After the September 11 attacks, the United States gave Pakistan a harsh ultimatum to break with the Taliban. Pakistan offered help but insisted -- it will not be abandoned again, as in the 1990s after Washington lost interest in Afghanistan.
Twenty years later, the Taliban has retaken Afghanistan from a US-backed government -- and it looks likely that Pakistan will be abandoned again.
"Pakistan is too important to be permanently ignored by the US but this time Americans will take longer to determine the depth of their relationship with Pakistan," said Husain Haqqani, Pakistan's former ambassador to Washington.
The two-decade US war in Afghanistan has been accompanied by a turbulent relationship between the United States and Pakistan, whose then military ruler Pervez Musharraf vowed "unstinting support" after September 11.
Hoping to woo a skeptical Pakistani public, then senator John Kerry in 2009 spearheaded a civilian aid package that devoted $1.5 billion a year.

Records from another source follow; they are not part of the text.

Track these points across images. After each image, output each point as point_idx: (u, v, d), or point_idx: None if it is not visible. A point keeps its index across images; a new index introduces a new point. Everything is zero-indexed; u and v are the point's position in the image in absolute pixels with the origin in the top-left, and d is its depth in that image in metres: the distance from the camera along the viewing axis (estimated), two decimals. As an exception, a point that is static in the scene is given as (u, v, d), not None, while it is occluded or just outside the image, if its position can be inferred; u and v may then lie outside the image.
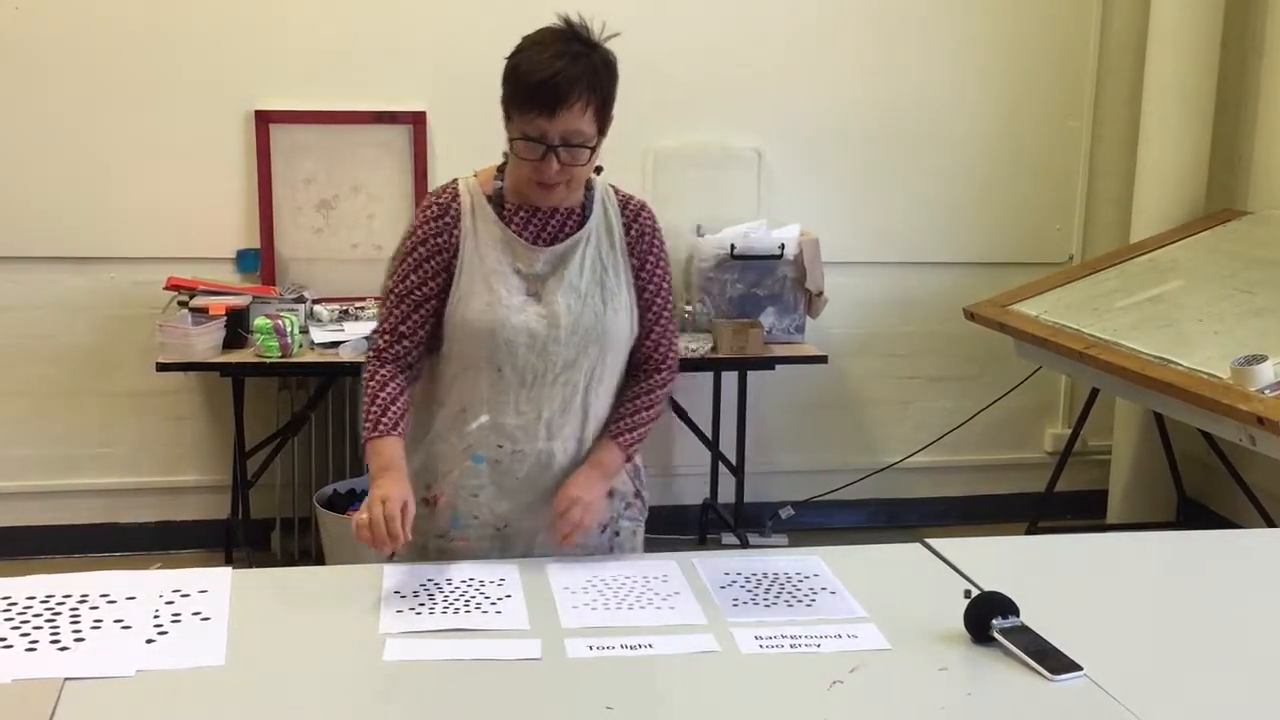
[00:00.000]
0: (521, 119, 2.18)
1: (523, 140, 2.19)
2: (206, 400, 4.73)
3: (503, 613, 2.04)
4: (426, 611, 2.03)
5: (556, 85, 2.14)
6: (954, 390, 5.25)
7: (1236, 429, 3.50)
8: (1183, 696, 1.81)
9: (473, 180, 2.34)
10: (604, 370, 2.33)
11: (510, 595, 2.11)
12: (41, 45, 4.41)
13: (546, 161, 2.19)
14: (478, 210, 2.30)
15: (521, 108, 2.18)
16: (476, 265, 2.27)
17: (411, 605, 2.05)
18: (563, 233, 2.32)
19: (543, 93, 2.15)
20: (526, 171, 2.23)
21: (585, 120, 2.19)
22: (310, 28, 4.51)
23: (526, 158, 2.20)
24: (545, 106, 2.15)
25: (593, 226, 2.33)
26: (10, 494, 4.67)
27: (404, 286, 2.30)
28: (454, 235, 2.28)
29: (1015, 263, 5.10)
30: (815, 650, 1.92)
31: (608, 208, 2.36)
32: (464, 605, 2.06)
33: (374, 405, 2.26)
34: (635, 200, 2.41)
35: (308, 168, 4.51)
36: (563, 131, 2.17)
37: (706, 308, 4.60)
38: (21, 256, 4.52)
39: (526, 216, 2.31)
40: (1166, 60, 4.81)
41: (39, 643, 1.87)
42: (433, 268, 2.28)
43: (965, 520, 5.25)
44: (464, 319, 2.27)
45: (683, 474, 5.13)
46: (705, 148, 4.87)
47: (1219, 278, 4.24)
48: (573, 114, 2.16)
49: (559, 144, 2.18)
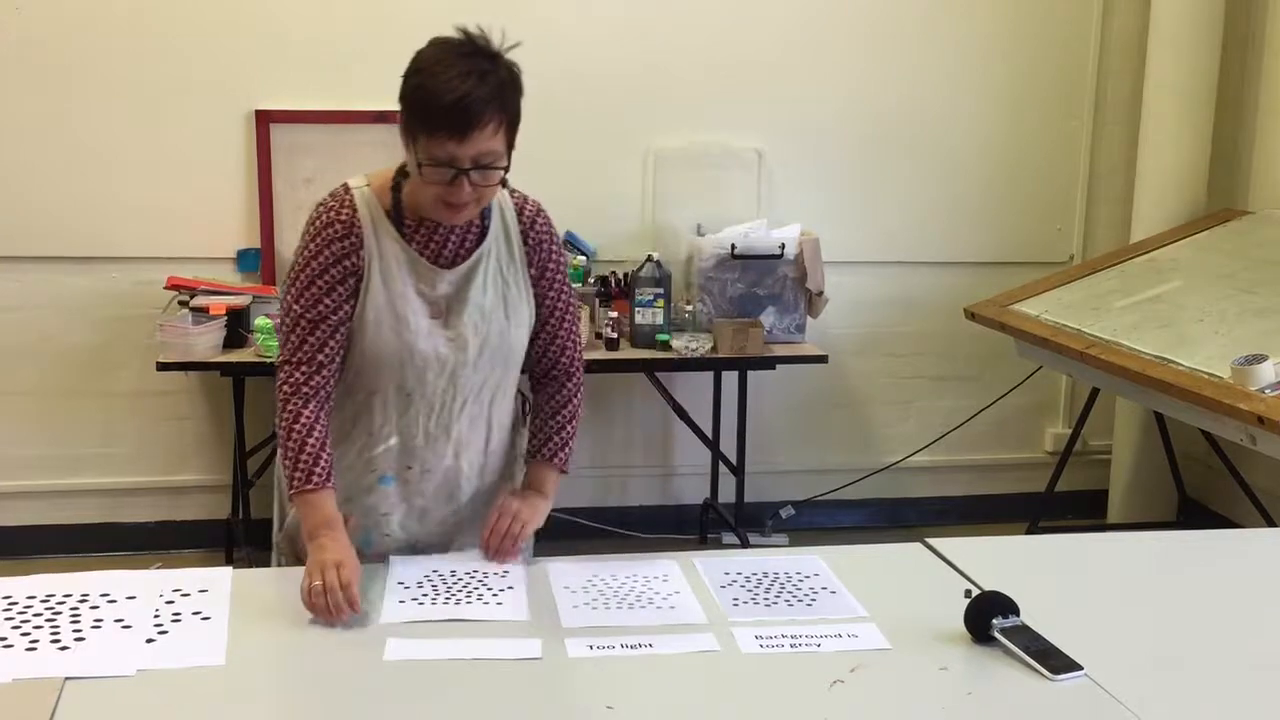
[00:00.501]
0: (430, 142, 2.05)
1: (432, 165, 2.07)
2: (207, 400, 4.73)
3: (504, 604, 2.05)
4: (429, 601, 2.05)
5: (468, 109, 2.02)
6: (954, 390, 5.25)
7: (1237, 429, 3.50)
8: (1183, 696, 1.81)
9: (368, 192, 2.21)
10: (507, 383, 2.32)
11: (513, 587, 2.12)
12: (42, 46, 4.41)
13: (458, 185, 2.07)
14: (379, 228, 2.19)
15: (430, 132, 2.04)
16: (381, 289, 2.18)
17: (415, 595, 2.07)
18: (463, 248, 2.23)
19: (453, 117, 2.02)
20: (435, 193, 2.10)
21: (496, 140, 2.07)
22: (311, 27, 4.52)
23: (436, 182, 2.08)
24: (455, 130, 2.02)
25: (492, 240, 2.26)
26: (11, 493, 4.67)
27: (318, 311, 2.17)
28: (361, 256, 2.18)
29: (1016, 262, 5.10)
30: (816, 650, 1.92)
31: (504, 215, 2.28)
32: (465, 596, 2.08)
33: (303, 453, 2.13)
34: (529, 205, 2.33)
35: (308, 167, 4.51)
36: (474, 154, 2.05)
37: (707, 307, 4.60)
38: (22, 256, 4.52)
39: (427, 234, 2.21)
40: (1167, 60, 4.81)
41: (39, 642, 1.87)
42: (345, 292, 2.17)
43: (966, 520, 5.25)
44: (373, 345, 2.19)
45: (683, 474, 5.13)
46: (706, 147, 4.87)
47: (1219, 277, 4.24)
48: (484, 135, 2.04)
49: (470, 167, 2.06)
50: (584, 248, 4.71)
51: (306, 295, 2.18)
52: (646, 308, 4.47)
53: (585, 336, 4.38)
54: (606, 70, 4.73)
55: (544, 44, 4.80)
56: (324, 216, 2.19)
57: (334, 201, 2.21)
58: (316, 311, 2.17)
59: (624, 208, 4.86)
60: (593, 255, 4.73)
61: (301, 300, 2.18)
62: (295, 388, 2.17)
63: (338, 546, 2.08)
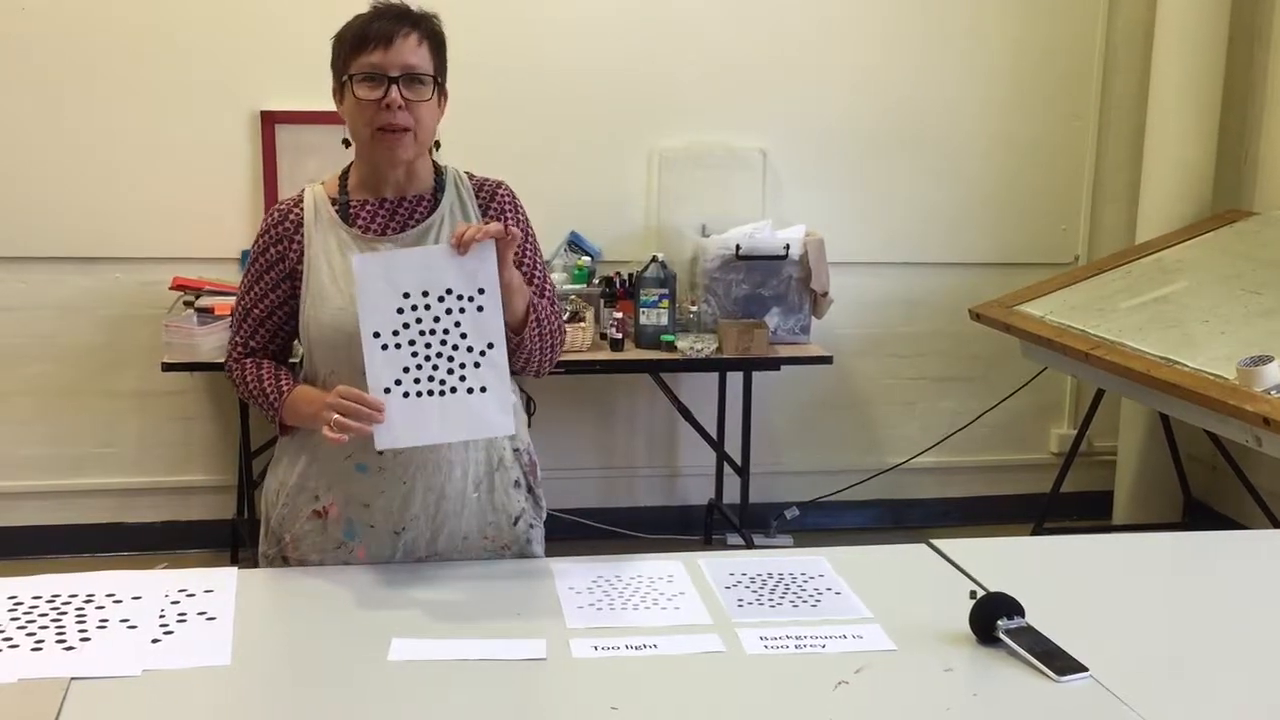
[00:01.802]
0: (356, 60, 2.16)
1: (363, 79, 2.15)
2: (212, 400, 4.73)
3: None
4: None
5: (387, 18, 2.15)
6: (959, 391, 5.24)
7: (1242, 430, 3.49)
8: (1188, 697, 1.81)
9: (319, 188, 2.30)
10: None
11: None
12: (48, 46, 4.42)
13: (390, 97, 2.14)
14: (320, 214, 2.25)
15: (355, 49, 2.16)
16: (324, 269, 2.22)
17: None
18: (412, 221, 2.26)
19: (375, 28, 2.15)
20: (368, 116, 2.16)
21: (422, 54, 2.17)
22: (316, 28, 4.47)
23: (368, 97, 2.15)
24: (380, 39, 2.14)
25: (444, 210, 2.27)
26: (16, 494, 4.68)
27: (248, 300, 2.29)
28: (295, 243, 2.24)
29: (1021, 263, 5.10)
30: (820, 651, 1.92)
31: (460, 191, 2.31)
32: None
33: (264, 383, 2.24)
34: (491, 181, 2.36)
35: (313, 168, 4.51)
36: (401, 64, 2.14)
37: (711, 308, 4.60)
38: (28, 257, 4.53)
39: (373, 209, 2.26)
40: (1173, 59, 4.81)
41: (45, 642, 1.88)
42: (273, 279, 2.26)
43: (970, 521, 5.25)
44: (318, 325, 2.22)
45: (688, 474, 5.14)
46: (710, 148, 4.87)
47: (1225, 278, 4.24)
48: (408, 45, 2.15)
49: (399, 75, 2.14)
50: (589, 248, 4.71)
51: (242, 285, 2.31)
52: (651, 308, 4.47)
53: (589, 336, 4.39)
54: (611, 71, 4.73)
55: (548, 44, 4.84)
56: (268, 213, 2.32)
57: (282, 200, 2.32)
58: (248, 299, 2.29)
59: (629, 208, 4.86)
60: (597, 256, 4.73)
61: (249, 296, 2.30)
62: (239, 360, 2.30)
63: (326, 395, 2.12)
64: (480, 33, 4.38)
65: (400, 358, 2.09)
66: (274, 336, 2.30)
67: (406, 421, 2.09)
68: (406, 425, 2.10)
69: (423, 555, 2.28)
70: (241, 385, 2.29)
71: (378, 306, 2.09)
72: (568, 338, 4.27)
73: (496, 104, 4.49)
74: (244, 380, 2.28)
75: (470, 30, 4.39)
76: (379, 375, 2.08)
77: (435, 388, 2.10)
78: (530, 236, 2.36)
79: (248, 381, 2.27)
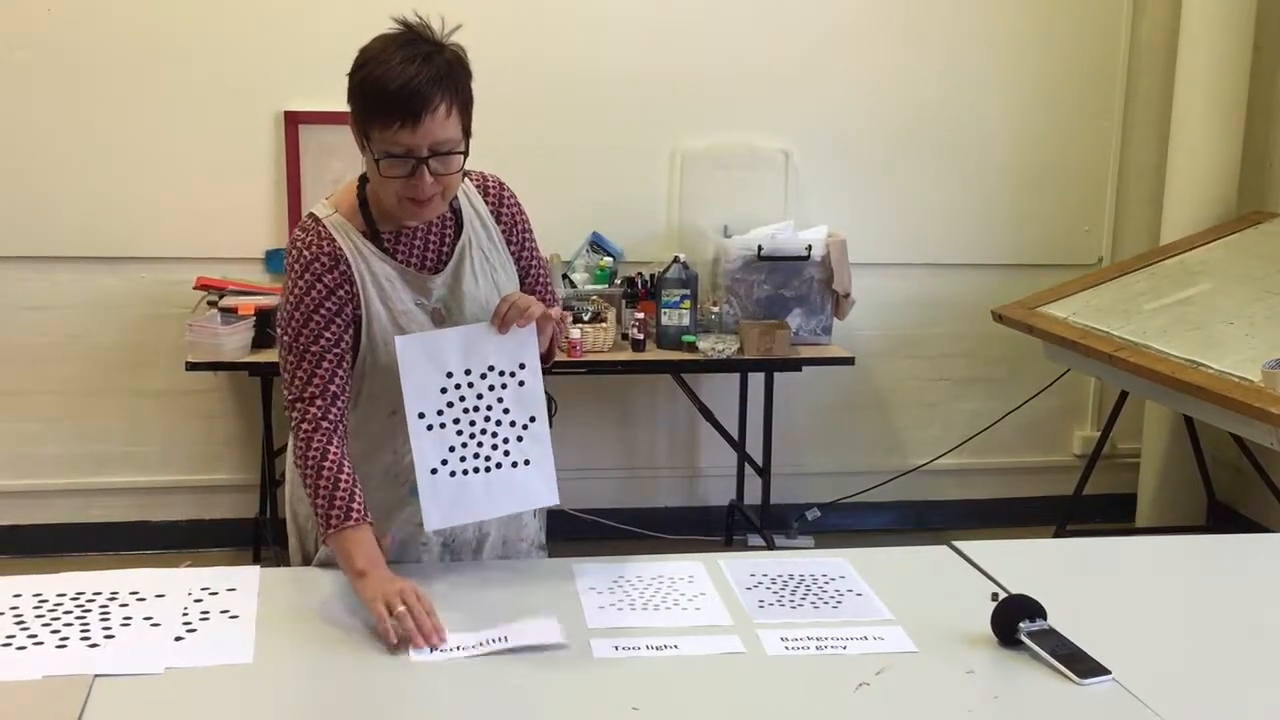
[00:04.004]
0: (382, 135, 2.02)
1: (388, 159, 2.03)
2: (235, 399, 4.76)
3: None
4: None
5: (415, 93, 1.99)
6: (982, 392, 5.23)
7: (1267, 432, 3.47)
8: (1212, 702, 1.80)
9: (338, 218, 2.17)
10: None
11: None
12: (73, 47, 4.44)
13: (419, 177, 2.03)
14: (361, 251, 2.16)
15: (380, 123, 2.01)
16: (382, 311, 2.16)
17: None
18: (444, 245, 2.22)
19: (401, 103, 1.99)
20: (396, 190, 2.07)
21: (451, 124, 2.04)
22: (339, 28, 4.50)
23: (395, 175, 2.04)
24: (408, 117, 1.99)
25: (469, 230, 2.24)
26: (42, 492, 4.70)
27: (321, 345, 2.12)
28: (352, 286, 2.14)
29: (1044, 264, 5.07)
30: (841, 652, 1.92)
31: (472, 201, 2.27)
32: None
33: (338, 490, 2.06)
34: (490, 180, 2.30)
35: (337, 168, 4.53)
36: (430, 142, 2.02)
37: (733, 309, 4.60)
38: (53, 256, 4.56)
39: (408, 242, 2.20)
40: (1197, 61, 4.78)
41: (69, 640, 1.89)
42: (343, 322, 2.14)
43: (993, 523, 5.23)
44: (385, 366, 2.15)
45: (709, 475, 5.13)
46: (732, 148, 4.87)
47: (1250, 280, 4.21)
48: (437, 120, 2.01)
49: (428, 155, 2.03)
50: (610, 249, 4.71)
51: (307, 331, 2.13)
52: (673, 309, 4.47)
53: (611, 336, 4.39)
54: (633, 71, 4.73)
55: (570, 45, 4.84)
56: (305, 254, 2.15)
57: (308, 236, 2.16)
58: (320, 345, 2.13)
59: (650, 209, 4.86)
60: (619, 256, 4.73)
61: (303, 336, 2.13)
62: (315, 423, 2.11)
63: (398, 578, 2.00)
64: (502, 33, 4.38)
65: (446, 437, 2.11)
66: (348, 378, 2.18)
67: (455, 500, 2.12)
68: (455, 504, 2.12)
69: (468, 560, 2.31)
70: (315, 462, 2.09)
71: (422, 387, 2.11)
72: (590, 338, 4.30)
73: (519, 105, 4.50)
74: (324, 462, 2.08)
75: (492, 31, 4.40)
76: (426, 456, 2.09)
77: (481, 464, 2.13)
78: (528, 227, 2.34)
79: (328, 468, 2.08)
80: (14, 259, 4.54)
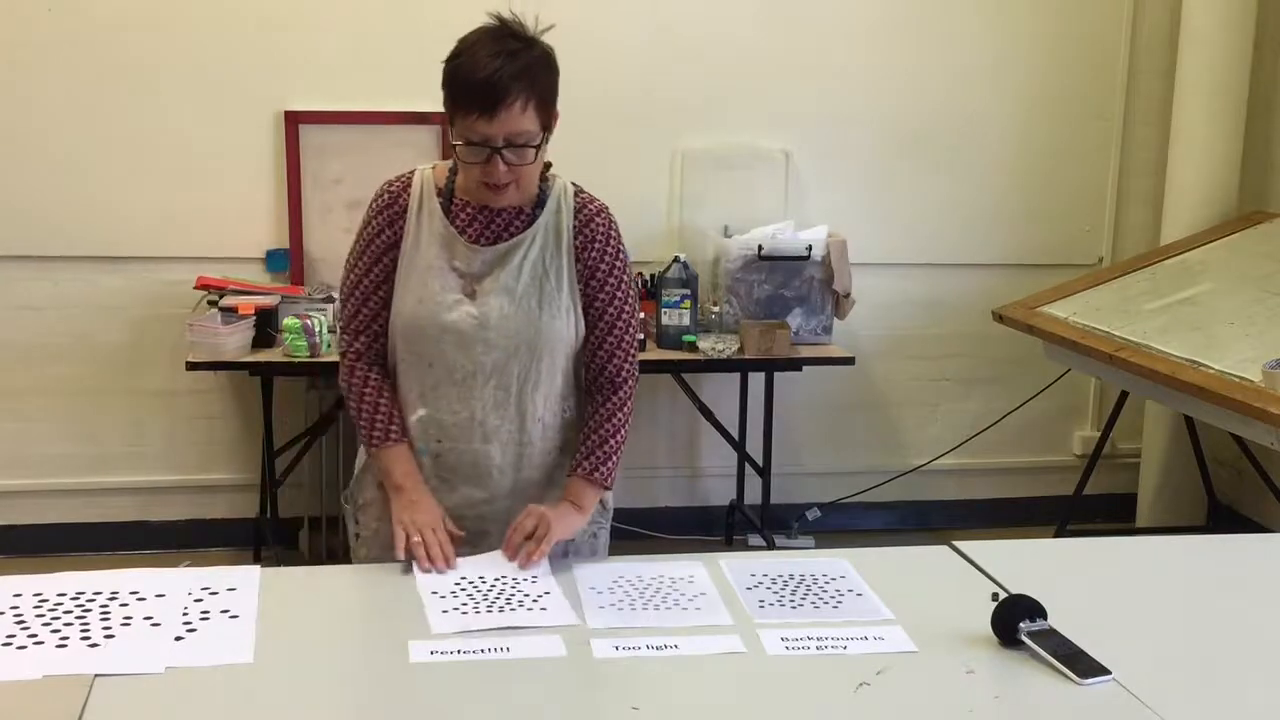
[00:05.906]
0: (463, 123, 2.15)
1: (465, 145, 2.16)
2: (236, 399, 4.76)
3: (548, 609, 2.05)
4: (473, 610, 2.03)
5: (494, 85, 2.10)
6: (982, 392, 5.23)
7: (1267, 432, 3.47)
8: (1212, 701, 1.80)
9: (429, 172, 2.32)
10: (539, 375, 2.31)
11: (549, 591, 2.11)
12: (72, 46, 4.44)
13: (492, 164, 2.16)
14: (425, 204, 2.29)
15: (462, 111, 2.14)
16: (414, 259, 2.27)
17: (456, 605, 2.04)
18: (507, 232, 2.29)
19: (480, 94, 2.11)
20: (474, 174, 2.20)
21: (527, 118, 2.14)
22: (339, 28, 4.53)
23: (471, 161, 2.18)
24: (484, 108, 2.11)
25: (539, 228, 2.29)
26: (42, 491, 4.70)
27: (370, 281, 2.30)
28: (399, 227, 2.28)
29: (1044, 264, 5.07)
30: (842, 652, 1.92)
31: (561, 209, 2.31)
32: (506, 604, 2.06)
33: (379, 412, 2.30)
34: (594, 204, 2.35)
35: (337, 168, 4.53)
36: (505, 133, 2.13)
37: (733, 309, 4.60)
38: (53, 256, 4.56)
39: (474, 213, 2.29)
40: (1198, 60, 4.78)
41: (69, 639, 1.89)
42: (389, 263, 2.29)
43: (993, 523, 5.22)
44: (398, 313, 2.28)
45: (709, 475, 5.13)
46: (733, 148, 4.87)
47: (1251, 280, 4.21)
48: (513, 114, 2.12)
49: (503, 145, 2.14)
50: (611, 249, 4.71)
51: (359, 265, 2.31)
52: (673, 309, 4.47)
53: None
54: (633, 71, 4.73)
55: (570, 45, 4.80)
56: (379, 189, 2.32)
57: (391, 184, 2.33)
58: (369, 280, 2.30)
59: (651, 209, 4.86)
60: (619, 256, 4.73)
61: (356, 270, 2.31)
62: (359, 354, 2.32)
63: (428, 504, 2.25)
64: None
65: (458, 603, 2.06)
66: (378, 313, 2.31)
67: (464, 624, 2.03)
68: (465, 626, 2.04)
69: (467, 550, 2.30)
70: (359, 387, 2.32)
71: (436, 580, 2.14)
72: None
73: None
74: (365, 388, 2.32)
75: (493, 31, 4.41)
76: (440, 626, 1.99)
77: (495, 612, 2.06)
78: (615, 272, 2.34)
79: (369, 394, 2.31)
80: (14, 259, 4.54)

But US suspicions that Pakistan's powerful military and intelligence were playing a double-game came into stark relief when Osama bin Laden, the world's most wanted man, was found and killed by US commandos inside Pakistan in 2011.
The United States finally cut military aid in 2018 under president Donald Trump.

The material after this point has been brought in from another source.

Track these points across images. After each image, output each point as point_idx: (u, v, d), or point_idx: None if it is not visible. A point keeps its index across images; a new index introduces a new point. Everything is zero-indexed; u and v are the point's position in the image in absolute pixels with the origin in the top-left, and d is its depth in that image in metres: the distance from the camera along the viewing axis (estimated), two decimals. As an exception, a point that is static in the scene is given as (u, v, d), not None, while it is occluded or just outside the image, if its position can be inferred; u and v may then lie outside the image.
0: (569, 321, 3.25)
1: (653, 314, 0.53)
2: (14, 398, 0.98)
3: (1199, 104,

Haqqani, now a senior fellow at the Hudson Institute, said Pakistan sought credit for bringing the Taliban to the table with the Afghan government as part of the US withdrawal.
But in Washington, "what everyone remembers is what Americans see as Pakistan's role in allowing the Taliban to survive the blow the Americans inflicted on the Taliban after 9/11," Haqqani said.
While many Pakistanis feel "scapegoated," Haqqani said Pakistan's case was not helped by the "triumphalism" of Pakistanis including prime minister Imran Khan.
Khan said the Taliban have "broken the chains of slavery" while his climate minister in a since-deleted tweet hailed the Taliban's sweep as a "gift" to historic rival India.
- India lens -
Pakistan, a Cold War ally of the United States, worked with Washington in the 1980s to back Islamic guerrillas who fought out Soviet troops.
Afghanistan stayed mired in war as US interest waned and Pakistan openly backed the Taliban, who imposed a draconian version of Islam under their 1996-2001 regime.
Pakistan has long seen Afghanistan through the lens of India, which remembers how the Taliban welcomed virulently anti-Indian militants and has pumped in $3 billion in aid since 2001.
Madiha Afzal, a fellow at the Brookings Institution, said the Pakistani establishment nonetheless did not likely want a complete Taliban win.
"This sort of total military victory of the Taliban puts Pakistan in a position where it's probably less able to control the Taliban because the Taliban feels it's victorious," she said.
Islamabad privately also fears "terrible security implications" as Afghanistan could embolden Pakistan's Taliban in their own violent campaign, she said.
US President Joe Biden withdrew troops from Afghanistan arguing in part that the grinding conflict was a distraction from the greater challenge of a rising China.
Amid talk of a Cold War-style rivalry between the world's two largest economies, Islamabad has emerged as one of the closest allies of Beijing, which is investing heavily in an "economic corridor" in Pakistan at a time that Washington sees India as a leading partner.
Afzal said China will also be reliant on Pakistan's Taliban ties as it seeks to take advantage of Afghanistan's mining riches, such as lithium used in electric vehicles.
- Other ties limited -
Michael Kugelman, a South Asia expert at the Woodrow Wilson International Center for Scholars, said the United States could still decide Pakistan is the avenue to influence the Taliban or, if Islamabad agrees, to base counterterrorism operations.
If Washington "seeks engagement and wants to get Taliban assurances on issues of rights and governance, then the familiar pressure game will return" on Pakistan, Kugelman said.
Visiting Washington shortly before the Taliban takeover, Pakistan's national security advisor, Moeed Yusuf, called for a long-term relationship that looks beyond single issues.
But even though Pakistan has the world's fifth largest population, it was the 56th trading partner of the United States in 2019 at just $6.6 billion.
"The non-security relationship is not strong enough to make up for the lack of a security relationship," Haqqani said.
Afzal said that if the United States steps back, it "will just confirm Pakistan's existing notions that the US is only using Pakistan opportunistically when it needs it."
"If there isn't an abandonment and disengagement this time around, I think Pakistanis might take a step back and say, okay, something has changed," she said.